Ann Marie Johnston: I went skydiving eleven years ago, and as we ascended in the plane, my friend who was joining me began panicking. She sat down, closed her eyes and began practicing a strange breathing technique, and managed to calm herself down pretty quickly. I was intrigued, and after asking her a ton of questions, I signed up for the same breath-centred practice that she had taken. During that course, I learned some profound breath practices and a meditation that helped me shift a lifetime of depression. It wasn't for many months before I began any 'physical' (asana) based yoga.

Because this was my approach to Yoga, the physical aspect, which I love, was never the crowning glory of yoga. For me, it's all about the breath and meditation. That's my practice, and that's part of my message; helping the world to see that if you can breathe, you can practice yoga. Whether you're in a bed, a wheelchair or you're a marathon runner, 8 or 80, you can do yoga. It has nothing to do with flexibility or even physically moving your body. If you can breathe, you can practice yoga!

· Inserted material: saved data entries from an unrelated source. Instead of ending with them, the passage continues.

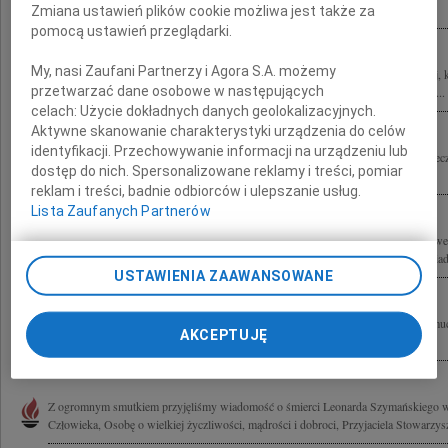
Rodzinie i Bliskim składa rodzina Meissnerów i Osińskich
Zmiana ustawień plików cookie możliwa jest także za
pomocą ustawień przeglądarki.
My, nasi Zaufani Partnerzy i Agora S.A. możemy
Ze smutkiem żegnamy Leonarda Szymańskiego działacza opozycji demokratycznej, 
przetwarzać dane osobowe w następujących
posła, osoby zasłużonej dla lokalnego życia politycznego i społecznego, człowieka...
celach:
Użycie dokładnych danych geolokalizacyjnych.
Aktywne skanowanie charakterystyki urządzenia do celów
identyfikacji. Przechowywanie informacji na urządzeniu lub
Z ogromnym żalem i smutkiem żegnamy Leonarda Szymańskiego wspaniałą, serdeczn
dostęp do nich. Spersonalizowane reklamy i treści, pomiar
pracowitość oraz wiedza były dla nas wzorem do naśladowania. Ci, którzy mieli...
reklam i treści, badnie odbiorców i ulepszanie usług.
Lista Zaufanych Partnerów
"W dobrych zawodach wystąpiłem, bieg ukończyłem, wiary ustrzegłem." / św. Paweł
odszedł od nas Leonard Szymański ukochany Mąż, wspaniały Tato i najlepszy Dziade
USTAWIENIA ZAAWANSOWANE
"Odszedłeś cicho, bez słów pożegnania. Tak jakbyś nie chciał, swym odejściem smuc
AKCEPTUJĘ
Leonard Szymański Odszedłeś A miałeś tyle planów, tyle opowieści nie...
Z ogromnym smutkiem przyjęliśmy wiadomość o śmierci Leonarda Szymańskiego ws
Człowieka, Osobę o wielkiej życzliwości, mądrości i dobroci, Przyjaciela Stowarzysz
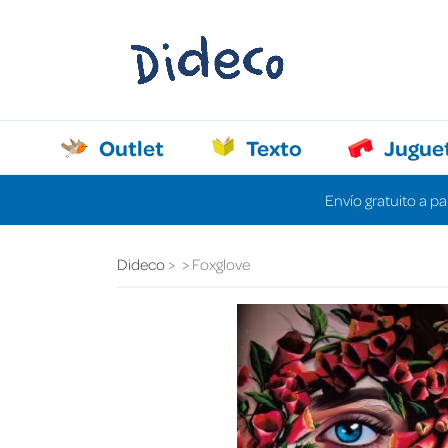
Outlet
Texto
Jugue
Envío gratuito a pa
Dideco
Foxglove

Question: What do you enjoy most about practicing yoga?

Ann Marie Johnston: Everything about my life is Yoga. So I don't really 'practice' yoga. I live yogically. Yoga has philosophical underpinnings; how you interact with the world and how you treat yourself; and then there are the breath, physical and meditative practice. So for me, I enjoy it all. It has totally reshaped my life. Everything is yoga.

Beyond the philosophical lens of yoga that now shapes my life, I love the knowledge that the breath is the key to everything. Control of the breath can shift your thoughts, your emotions, your energy levels. And my morning meditation practice is the single most important thing I can do for myself (and my family) each day.

Don't get me wrong, I do love how my body feels when I move it through a physical yoga practice; but it's the icing on the cake.

Question: Do you have a morning routine; can you share that with us?

Ann Marie Johnston: Happy to! For me, my morning practice is a non-negotiable – but as you'll note, it's mainly meditation and breath focused.

I try to wake up between 5:45 and 6:00 without an alarm (though I set an alarm just in case). Before I roll out of bed, I roll my wrists and ankles to bring full range of motion into those joints and say a small thank you for the opportunity to start another day, then I head straight to my mat. I usually start with a couple minutes in extended child's pose and some mindful breathing and then I may move into a gentle cat/cow breath focused practice and perhaps some seated side stretches and seated spinal twists. All of these are to help warm up my spine and prepare me to sit in meditation, which is the main focus of my practice.

I sit in half-lotus, straighten my spine, hold my hands in chin mudra (thumb to pointer finger) and start my meditation. I usually meditate for ~20-30 mins. Afterwards, I journal (presently I'm working my way through the yoga sutras, a key authoritative text in yoga) and by then, my kids are usually stirring and my day is off. If I'm granted a little extra time, I like might do a little more physical yoga, such as a few rounds of sun salutation with the rising sun; but I make sure to always get in my meditation. For me, that's the key!